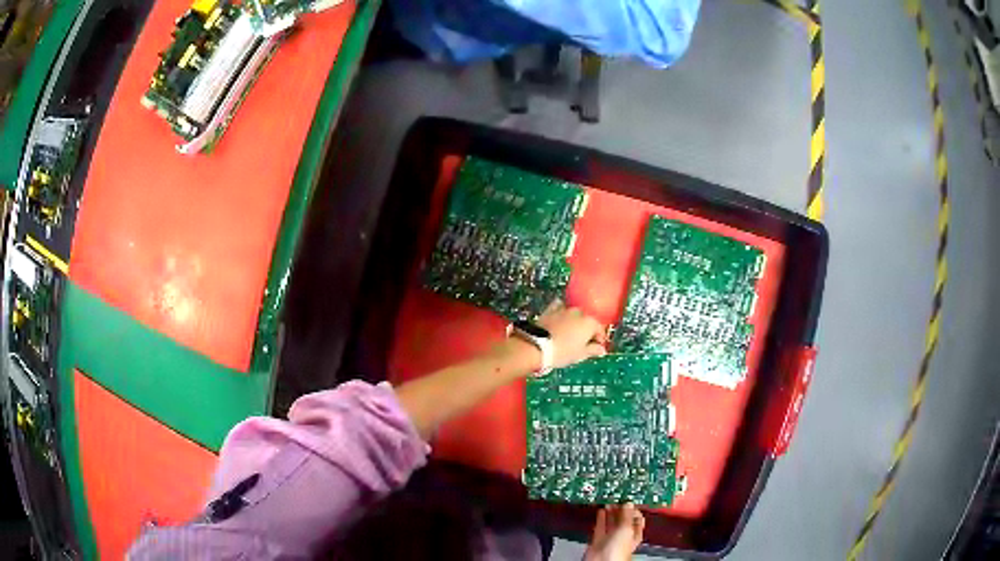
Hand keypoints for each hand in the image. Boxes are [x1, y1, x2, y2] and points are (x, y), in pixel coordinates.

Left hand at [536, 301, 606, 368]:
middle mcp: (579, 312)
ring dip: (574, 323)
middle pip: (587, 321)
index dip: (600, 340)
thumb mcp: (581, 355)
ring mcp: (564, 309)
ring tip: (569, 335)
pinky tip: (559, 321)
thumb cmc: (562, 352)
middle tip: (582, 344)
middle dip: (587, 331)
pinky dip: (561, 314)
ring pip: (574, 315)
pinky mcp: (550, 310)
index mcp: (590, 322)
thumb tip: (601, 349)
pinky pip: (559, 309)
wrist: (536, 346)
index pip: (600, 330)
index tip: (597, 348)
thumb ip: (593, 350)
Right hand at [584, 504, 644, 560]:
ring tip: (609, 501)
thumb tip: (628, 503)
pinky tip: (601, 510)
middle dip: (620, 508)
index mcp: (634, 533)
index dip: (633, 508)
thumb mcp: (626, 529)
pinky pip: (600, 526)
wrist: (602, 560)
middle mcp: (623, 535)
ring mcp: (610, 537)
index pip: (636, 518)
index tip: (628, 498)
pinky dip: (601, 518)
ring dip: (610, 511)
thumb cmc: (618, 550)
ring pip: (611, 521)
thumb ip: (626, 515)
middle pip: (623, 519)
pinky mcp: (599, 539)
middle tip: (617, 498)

────

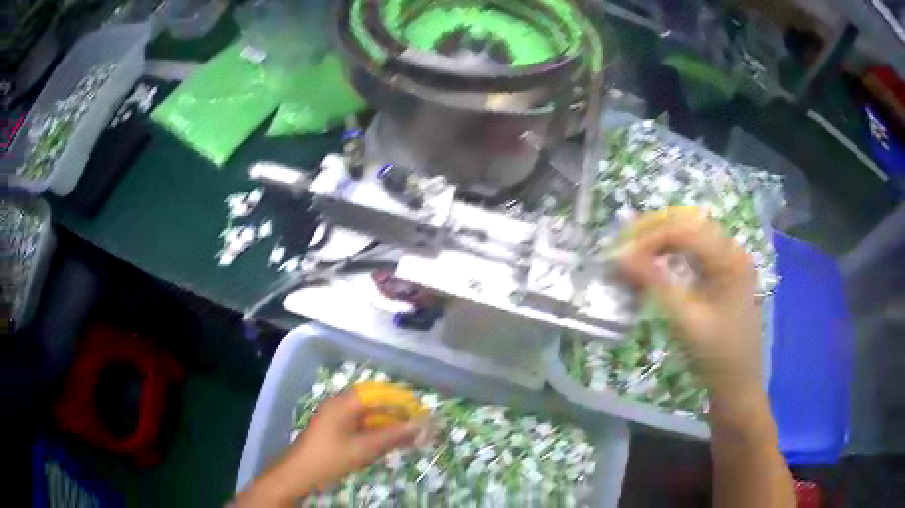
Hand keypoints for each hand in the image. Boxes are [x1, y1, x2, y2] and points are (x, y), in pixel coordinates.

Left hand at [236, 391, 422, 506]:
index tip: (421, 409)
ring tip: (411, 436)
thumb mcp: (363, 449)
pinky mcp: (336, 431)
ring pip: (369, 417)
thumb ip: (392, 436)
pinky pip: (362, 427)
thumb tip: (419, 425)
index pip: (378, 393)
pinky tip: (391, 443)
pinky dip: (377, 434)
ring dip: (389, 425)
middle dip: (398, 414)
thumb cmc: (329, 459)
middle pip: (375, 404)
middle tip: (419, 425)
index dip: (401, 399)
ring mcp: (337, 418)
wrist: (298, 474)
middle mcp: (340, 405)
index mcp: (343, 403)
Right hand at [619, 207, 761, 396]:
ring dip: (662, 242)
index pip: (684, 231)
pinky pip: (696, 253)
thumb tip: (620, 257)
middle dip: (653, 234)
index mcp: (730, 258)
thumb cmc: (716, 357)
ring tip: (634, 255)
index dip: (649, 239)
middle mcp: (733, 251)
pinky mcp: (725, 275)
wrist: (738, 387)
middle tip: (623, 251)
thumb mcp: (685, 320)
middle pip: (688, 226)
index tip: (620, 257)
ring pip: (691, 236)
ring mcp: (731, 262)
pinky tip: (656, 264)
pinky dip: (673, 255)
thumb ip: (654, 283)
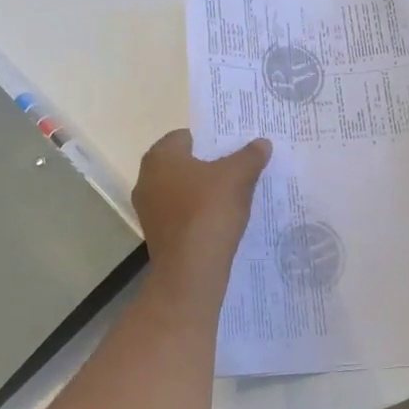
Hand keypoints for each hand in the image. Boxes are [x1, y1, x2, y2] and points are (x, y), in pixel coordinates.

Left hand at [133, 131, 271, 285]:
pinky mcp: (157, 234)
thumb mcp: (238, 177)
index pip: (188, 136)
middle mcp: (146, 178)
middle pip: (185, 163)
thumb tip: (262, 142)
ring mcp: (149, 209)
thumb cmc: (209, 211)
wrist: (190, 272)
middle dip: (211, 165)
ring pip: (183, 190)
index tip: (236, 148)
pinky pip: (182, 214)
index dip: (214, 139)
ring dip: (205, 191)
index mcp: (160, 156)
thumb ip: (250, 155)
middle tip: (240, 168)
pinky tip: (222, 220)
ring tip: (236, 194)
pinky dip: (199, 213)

────

## WHAT YOU NEED TO DO:
Starting with the line with "pinky tip: (559, 321)" above and going on through the line with "thumb tip: (628, 503)", transcribe every line exactly, both ends included, and add nothing.

## RESPONSE TO THIS EXERCISE:
pinky tip: (559, 321)
thumb cmc: (562, 352)
middle tip: (582, 344)
middle dip: (587, 331)
pinky dip: (561, 314)
ring pip: (574, 315)
pinky mcp: (550, 310)
index mcp: (590, 322)
thumb tip: (601, 349)
pinky pip: (559, 309)
wrist: (536, 346)
index pip: (600, 330)
index tip: (597, 348)
thumb ip: (593, 350)
Right hand at [584, 504, 644, 560]:
ring tip: (609, 501)
thumb tip: (628, 503)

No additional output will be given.